Problem requirements: Please reproduce the text lines of the entries below exactly, leaving out the pictures.

[Saved data entries]
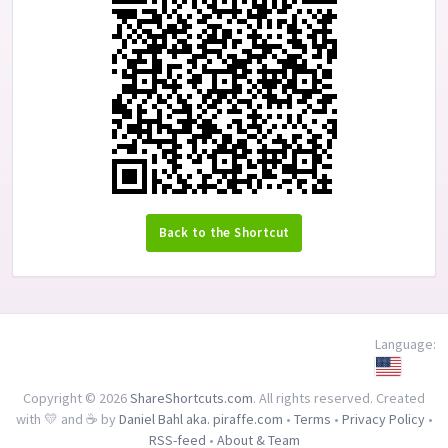
Back to the Shortcut
Language:
Copyright © 2026
ShareShortcuts.com
. All rights reserved. Created
with 💛 and ☕ by
Daniel Bahl aka. piraffe.com
•
Terms
•
Privacy Policy
•
RSS-feed
•
About & Team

Solution:
Back to the Shortcut
Language:
Copyright © 2026
ShareShortcuts.com
. All rights reserved. Created
with 💛 and ☕ by
Daniel Bahl aka. piraffe.com
•
Terms
•
Privacy Policy
•
RSS-feed
•
About & Team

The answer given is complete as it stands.